Rawls serves as CEO and executive chairman of the company's board of directors.

The company claims to be the "world's largest supplier of optical communication components and subsystems."

Led by the Worchester Retirement System, a group of shareholders claimed in a federal derivative complaint that Finisar violated federal securities and state laws by backdated option grants and made false statements in public statements and filings with the Securities and Exchange Commission.

"Plaintiffs also allege that defendants engaged in illegal insider trading, 'pocketing hundreds of millions of dollars in excessive compensation' and causing financial and reputational harm to the company," according to the court's summary of the case.

Amid public outrage over the backdating, Finisar launched an internal investigation that found evidence of using "incorrect measurement dates when accounting for stock option grants," according to the report quoted in the supplemental second amended complaint.

Its report also acknowledged that the date for two of the grants "was 'selected retrospectively to capture a more favorable price.' In total, the report found that measurement dates for '105, of 70 percent, of the 151 granting actions during the review period,' would need to be restated to record charges for compensation expenses relating to such option grants.
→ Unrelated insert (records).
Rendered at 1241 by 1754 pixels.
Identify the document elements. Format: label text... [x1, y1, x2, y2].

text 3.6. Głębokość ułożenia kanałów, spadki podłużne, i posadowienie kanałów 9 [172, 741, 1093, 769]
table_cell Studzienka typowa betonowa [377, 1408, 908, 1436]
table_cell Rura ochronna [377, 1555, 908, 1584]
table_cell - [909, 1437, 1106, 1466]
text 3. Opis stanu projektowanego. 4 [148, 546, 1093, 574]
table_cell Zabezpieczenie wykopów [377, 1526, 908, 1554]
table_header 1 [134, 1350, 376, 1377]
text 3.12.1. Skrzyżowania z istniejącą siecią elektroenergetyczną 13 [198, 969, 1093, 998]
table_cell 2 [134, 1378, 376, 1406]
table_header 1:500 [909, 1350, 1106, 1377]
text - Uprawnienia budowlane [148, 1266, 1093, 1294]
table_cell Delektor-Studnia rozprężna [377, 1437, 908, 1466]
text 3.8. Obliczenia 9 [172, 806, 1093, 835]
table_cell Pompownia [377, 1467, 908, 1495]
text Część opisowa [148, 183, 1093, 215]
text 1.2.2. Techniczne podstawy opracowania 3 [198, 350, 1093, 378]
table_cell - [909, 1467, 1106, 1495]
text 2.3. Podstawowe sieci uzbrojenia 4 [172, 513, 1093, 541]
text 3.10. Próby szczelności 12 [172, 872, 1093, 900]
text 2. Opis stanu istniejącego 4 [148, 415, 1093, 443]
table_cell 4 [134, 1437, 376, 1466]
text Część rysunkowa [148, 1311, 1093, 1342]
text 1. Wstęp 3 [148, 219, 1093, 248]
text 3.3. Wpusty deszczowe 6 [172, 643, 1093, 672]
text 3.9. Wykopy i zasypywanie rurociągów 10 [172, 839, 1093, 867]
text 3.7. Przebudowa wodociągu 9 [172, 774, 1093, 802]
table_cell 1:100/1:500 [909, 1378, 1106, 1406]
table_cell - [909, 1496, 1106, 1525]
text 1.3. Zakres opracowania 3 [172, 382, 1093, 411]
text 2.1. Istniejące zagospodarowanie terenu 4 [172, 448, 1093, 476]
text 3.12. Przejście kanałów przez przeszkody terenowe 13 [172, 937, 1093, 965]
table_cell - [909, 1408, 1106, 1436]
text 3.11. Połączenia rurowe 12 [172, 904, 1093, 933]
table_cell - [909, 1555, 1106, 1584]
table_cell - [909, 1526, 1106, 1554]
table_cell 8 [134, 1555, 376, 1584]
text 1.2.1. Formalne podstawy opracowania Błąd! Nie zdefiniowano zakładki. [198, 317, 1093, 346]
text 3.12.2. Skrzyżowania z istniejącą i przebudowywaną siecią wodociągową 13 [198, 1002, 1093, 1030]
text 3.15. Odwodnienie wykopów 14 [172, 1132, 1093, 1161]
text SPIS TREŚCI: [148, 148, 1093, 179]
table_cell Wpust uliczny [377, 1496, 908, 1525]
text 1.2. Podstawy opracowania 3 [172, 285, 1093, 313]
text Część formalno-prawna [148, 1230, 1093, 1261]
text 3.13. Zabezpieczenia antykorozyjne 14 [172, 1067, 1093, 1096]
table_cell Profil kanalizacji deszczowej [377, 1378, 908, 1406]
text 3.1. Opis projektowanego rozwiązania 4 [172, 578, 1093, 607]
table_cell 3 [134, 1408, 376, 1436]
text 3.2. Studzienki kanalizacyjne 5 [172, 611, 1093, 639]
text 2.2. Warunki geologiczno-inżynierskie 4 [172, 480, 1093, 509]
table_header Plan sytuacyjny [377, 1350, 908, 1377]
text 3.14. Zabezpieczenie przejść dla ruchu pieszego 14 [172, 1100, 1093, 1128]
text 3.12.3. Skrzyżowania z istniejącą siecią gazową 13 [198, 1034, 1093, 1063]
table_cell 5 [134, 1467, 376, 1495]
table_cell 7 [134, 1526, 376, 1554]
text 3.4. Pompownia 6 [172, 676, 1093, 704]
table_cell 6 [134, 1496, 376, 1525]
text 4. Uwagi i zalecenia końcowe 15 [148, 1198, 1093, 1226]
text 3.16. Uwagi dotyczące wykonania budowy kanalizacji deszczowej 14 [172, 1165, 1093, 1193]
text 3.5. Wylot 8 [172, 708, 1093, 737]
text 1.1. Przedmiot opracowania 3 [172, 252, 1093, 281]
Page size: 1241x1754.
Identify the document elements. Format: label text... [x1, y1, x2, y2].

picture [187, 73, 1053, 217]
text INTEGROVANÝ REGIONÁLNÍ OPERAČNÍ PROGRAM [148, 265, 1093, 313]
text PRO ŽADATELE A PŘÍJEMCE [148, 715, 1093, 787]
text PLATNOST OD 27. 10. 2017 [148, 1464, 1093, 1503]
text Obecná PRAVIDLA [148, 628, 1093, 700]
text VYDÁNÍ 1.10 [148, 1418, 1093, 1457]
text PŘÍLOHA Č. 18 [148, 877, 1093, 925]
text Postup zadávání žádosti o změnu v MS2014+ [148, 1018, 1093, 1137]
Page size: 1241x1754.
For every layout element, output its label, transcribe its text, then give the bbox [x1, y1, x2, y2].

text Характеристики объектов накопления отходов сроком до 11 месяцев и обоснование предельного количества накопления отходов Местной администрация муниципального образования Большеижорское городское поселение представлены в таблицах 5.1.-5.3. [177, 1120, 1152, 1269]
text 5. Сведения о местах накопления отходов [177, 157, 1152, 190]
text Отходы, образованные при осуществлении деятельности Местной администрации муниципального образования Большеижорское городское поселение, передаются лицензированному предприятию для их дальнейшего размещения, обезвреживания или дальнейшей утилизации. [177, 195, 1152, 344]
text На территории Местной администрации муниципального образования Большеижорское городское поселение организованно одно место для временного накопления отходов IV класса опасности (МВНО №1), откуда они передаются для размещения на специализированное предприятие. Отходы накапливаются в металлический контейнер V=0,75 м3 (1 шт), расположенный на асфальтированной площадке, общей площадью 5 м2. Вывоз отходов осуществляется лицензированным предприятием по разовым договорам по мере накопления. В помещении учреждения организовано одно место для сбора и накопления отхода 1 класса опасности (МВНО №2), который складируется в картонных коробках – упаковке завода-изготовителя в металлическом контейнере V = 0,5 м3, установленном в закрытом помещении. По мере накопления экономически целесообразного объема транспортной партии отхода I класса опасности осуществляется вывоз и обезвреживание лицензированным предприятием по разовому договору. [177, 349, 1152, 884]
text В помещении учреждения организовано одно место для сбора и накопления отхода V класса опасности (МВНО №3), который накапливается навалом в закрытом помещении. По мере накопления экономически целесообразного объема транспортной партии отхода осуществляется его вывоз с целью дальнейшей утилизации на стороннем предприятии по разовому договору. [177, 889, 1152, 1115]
The restatement yielded approximately $112 million in additional compensation expenses between fiscal years 2000 and 2006."

Despite these findings, however, the report did not find any evidence of wrongdoing on the part of company personnel involved in choosing and approving grant dates or administrating the granting process, investors said.

But Rawls made approximately $2.5 million in "suspicious" options in the form of a 1 million-share grant and a 200,000-share grant, which "preceded 'sharp' increases in the stock price," according to the complaint.

Other officers allegedly received similar grants.

Finisar announced more than $1 billion in revenue for its third quarter on March 8, 2011, but also disclosed that it expected to adjust earnings for the three months ending April 30, 2011.

The announcement caused stock prices to fall from $40.04 per share on March 8, 2011, to $24.61 on March 9, 2011, and bottoming out at $12.59 per share, , shareholders said.

Finisar officers face charges under the Securities Exchange Act, as well as claims of breach of fiduciary duty, insider trading, breach on contract, corporate waste and unjust enrichment.